» Exercise
Each line in the records below that has the word "dimuqraadiyada" should be copied.

» Task material

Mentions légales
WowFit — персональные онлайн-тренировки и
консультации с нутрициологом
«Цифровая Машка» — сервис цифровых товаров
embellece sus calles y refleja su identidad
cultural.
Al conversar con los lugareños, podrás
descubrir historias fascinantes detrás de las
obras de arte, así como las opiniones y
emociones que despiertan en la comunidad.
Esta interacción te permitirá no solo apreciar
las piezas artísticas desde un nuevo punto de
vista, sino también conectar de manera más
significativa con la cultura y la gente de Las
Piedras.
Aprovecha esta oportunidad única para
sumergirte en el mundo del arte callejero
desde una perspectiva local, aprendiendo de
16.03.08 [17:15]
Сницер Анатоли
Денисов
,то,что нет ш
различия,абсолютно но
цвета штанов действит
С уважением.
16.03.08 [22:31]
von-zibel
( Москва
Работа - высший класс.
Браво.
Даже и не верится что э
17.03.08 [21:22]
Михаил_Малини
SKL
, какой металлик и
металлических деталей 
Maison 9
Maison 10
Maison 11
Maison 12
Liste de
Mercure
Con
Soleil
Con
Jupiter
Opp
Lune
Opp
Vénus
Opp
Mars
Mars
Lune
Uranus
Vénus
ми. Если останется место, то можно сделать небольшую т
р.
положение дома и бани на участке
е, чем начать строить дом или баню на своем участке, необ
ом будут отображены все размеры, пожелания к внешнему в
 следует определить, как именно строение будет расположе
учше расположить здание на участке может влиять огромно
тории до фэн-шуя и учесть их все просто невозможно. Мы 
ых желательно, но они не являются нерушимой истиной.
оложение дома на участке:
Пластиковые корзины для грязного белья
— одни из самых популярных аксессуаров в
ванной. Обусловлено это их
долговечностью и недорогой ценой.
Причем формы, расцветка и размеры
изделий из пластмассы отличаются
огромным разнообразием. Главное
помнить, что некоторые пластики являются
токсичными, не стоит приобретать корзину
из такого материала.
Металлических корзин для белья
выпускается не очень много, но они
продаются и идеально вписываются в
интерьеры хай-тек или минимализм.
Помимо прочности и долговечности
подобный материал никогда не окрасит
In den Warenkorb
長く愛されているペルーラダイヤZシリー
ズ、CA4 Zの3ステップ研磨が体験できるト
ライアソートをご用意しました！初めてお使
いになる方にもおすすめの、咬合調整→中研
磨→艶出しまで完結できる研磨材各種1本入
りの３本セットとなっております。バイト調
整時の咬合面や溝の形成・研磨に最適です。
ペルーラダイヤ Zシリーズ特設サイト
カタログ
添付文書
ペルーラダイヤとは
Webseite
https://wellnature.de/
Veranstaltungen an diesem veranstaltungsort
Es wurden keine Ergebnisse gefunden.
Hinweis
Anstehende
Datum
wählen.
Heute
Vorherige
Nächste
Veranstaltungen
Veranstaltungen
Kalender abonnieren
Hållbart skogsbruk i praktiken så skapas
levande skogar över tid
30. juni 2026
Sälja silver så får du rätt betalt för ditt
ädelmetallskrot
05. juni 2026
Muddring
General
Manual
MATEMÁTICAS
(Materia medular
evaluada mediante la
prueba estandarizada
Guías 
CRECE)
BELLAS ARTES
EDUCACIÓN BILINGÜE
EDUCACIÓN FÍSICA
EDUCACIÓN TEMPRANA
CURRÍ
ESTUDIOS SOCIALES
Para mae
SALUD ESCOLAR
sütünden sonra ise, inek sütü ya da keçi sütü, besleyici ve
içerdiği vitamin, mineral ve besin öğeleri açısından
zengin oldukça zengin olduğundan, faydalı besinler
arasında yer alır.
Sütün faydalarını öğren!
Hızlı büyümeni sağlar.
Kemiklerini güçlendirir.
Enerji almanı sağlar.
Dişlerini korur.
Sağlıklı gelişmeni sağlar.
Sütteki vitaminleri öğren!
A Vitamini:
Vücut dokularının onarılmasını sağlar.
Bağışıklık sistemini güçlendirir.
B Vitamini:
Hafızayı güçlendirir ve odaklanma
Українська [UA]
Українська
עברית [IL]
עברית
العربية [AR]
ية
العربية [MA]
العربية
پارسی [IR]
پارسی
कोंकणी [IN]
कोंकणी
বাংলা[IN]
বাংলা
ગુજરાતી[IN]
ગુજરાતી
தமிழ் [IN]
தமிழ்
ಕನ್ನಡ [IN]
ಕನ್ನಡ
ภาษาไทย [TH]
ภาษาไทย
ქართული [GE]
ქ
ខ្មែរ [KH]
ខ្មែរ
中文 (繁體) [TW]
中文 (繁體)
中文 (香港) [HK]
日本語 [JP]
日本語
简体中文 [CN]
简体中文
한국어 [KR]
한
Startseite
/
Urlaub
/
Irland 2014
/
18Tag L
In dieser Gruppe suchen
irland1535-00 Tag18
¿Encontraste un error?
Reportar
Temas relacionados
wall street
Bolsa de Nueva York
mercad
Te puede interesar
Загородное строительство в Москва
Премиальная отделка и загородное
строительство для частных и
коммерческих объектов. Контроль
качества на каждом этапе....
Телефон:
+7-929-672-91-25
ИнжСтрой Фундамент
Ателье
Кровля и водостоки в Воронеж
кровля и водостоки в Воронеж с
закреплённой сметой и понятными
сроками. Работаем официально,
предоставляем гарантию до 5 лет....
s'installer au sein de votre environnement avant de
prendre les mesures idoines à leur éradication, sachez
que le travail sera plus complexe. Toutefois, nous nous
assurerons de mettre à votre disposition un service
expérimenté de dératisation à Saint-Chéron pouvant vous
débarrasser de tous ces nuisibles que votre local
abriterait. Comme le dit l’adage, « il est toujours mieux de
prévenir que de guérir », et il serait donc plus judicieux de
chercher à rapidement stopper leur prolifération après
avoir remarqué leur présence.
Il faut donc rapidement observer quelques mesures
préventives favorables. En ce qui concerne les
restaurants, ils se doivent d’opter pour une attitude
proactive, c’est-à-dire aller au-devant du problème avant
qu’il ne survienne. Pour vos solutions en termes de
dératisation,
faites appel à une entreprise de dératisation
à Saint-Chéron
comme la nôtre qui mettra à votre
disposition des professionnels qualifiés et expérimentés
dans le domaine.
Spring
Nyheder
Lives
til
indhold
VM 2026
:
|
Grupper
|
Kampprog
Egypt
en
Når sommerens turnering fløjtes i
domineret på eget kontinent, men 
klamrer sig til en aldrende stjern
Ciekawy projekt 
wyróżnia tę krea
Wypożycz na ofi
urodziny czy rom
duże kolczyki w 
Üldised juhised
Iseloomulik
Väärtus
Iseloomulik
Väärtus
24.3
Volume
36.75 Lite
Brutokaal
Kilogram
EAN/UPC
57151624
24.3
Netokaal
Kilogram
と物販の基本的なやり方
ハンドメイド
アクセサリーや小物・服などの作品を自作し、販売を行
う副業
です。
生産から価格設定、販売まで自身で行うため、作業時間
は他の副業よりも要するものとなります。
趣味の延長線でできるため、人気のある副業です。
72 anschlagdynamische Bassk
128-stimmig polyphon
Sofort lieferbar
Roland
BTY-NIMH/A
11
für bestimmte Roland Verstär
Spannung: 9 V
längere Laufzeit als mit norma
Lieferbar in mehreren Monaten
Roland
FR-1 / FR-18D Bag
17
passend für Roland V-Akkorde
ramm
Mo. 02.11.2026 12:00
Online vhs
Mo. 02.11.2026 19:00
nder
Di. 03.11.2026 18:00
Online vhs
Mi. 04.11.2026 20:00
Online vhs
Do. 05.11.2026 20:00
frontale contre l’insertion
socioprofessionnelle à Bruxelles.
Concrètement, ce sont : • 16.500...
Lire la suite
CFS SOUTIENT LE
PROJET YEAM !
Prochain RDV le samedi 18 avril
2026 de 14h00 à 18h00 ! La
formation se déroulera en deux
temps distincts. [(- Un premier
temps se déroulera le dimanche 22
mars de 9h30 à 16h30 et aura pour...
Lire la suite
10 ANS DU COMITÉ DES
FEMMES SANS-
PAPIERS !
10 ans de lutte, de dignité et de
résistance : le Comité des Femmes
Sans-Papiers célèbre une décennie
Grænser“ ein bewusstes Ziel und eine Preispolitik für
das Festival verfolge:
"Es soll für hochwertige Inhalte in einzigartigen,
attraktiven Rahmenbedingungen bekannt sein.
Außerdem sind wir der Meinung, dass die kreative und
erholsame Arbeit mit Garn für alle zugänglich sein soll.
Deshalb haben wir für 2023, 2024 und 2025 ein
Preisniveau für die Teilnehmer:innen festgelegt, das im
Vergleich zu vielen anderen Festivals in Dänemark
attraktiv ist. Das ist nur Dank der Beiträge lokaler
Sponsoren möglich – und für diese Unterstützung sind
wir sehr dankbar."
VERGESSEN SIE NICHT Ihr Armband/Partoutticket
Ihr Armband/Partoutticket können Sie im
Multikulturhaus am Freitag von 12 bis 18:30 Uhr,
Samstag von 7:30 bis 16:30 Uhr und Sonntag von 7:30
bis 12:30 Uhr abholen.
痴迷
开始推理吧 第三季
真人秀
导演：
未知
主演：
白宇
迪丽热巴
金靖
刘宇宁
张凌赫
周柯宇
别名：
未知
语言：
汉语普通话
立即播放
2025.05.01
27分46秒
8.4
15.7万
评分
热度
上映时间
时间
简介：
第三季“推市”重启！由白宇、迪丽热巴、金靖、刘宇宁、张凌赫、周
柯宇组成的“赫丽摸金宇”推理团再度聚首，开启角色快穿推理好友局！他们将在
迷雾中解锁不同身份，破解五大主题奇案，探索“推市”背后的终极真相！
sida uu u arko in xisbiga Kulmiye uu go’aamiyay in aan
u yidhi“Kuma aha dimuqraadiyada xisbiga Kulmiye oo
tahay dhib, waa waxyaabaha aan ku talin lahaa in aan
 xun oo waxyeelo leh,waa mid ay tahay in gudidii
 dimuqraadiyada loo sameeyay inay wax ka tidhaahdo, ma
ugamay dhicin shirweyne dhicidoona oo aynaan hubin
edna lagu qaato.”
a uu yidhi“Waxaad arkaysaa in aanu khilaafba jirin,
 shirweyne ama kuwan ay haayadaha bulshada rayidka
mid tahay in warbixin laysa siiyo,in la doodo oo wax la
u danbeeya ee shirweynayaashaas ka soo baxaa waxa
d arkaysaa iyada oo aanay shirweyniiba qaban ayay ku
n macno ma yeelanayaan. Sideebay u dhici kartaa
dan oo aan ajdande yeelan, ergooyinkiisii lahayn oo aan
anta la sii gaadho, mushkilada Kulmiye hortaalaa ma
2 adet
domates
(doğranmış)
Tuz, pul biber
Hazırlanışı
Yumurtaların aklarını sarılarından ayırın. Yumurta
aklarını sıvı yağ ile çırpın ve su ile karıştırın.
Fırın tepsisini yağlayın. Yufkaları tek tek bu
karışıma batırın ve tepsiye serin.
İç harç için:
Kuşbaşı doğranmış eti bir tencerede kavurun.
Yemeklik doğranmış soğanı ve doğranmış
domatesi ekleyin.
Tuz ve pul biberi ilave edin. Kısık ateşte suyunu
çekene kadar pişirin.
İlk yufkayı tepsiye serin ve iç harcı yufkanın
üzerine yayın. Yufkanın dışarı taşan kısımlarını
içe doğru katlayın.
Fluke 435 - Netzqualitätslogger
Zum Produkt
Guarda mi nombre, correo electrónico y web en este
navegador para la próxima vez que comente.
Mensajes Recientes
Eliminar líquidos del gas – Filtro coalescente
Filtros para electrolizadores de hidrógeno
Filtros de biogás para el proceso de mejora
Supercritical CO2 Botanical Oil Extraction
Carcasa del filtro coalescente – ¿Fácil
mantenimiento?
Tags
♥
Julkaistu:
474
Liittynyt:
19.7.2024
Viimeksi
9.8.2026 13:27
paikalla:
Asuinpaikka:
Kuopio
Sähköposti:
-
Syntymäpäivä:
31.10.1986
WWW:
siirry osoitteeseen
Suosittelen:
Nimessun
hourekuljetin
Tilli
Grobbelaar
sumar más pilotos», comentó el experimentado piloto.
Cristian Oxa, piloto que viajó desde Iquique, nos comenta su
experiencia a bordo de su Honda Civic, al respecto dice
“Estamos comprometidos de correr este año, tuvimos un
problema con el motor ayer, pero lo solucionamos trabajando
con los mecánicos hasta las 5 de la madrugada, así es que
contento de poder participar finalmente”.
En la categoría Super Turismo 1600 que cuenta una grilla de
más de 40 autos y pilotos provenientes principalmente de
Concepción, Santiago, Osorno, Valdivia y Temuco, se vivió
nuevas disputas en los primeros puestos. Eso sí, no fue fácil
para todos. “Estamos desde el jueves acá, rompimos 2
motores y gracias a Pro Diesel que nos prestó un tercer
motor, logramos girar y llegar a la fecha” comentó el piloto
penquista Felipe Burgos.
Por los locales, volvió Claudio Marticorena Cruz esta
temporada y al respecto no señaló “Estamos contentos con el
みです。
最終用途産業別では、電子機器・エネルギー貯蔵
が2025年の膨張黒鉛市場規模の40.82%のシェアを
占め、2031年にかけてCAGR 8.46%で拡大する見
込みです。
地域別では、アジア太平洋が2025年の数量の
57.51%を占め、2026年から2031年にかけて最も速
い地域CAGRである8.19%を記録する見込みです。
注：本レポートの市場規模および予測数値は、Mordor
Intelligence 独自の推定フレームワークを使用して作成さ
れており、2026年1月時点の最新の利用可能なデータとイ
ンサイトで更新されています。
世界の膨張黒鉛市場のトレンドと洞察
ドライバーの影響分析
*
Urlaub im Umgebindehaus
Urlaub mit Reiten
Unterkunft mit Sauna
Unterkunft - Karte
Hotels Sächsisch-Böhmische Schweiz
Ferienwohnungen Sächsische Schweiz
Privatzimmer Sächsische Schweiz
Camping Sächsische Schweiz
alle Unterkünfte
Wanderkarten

» Output for this exercise
u yidhi“Kuma aha dimuqraadiyada xisbiga Kulmiye oo
 dimuqraadiyada loo sameeyay inay wax ka tidhaahdo, ma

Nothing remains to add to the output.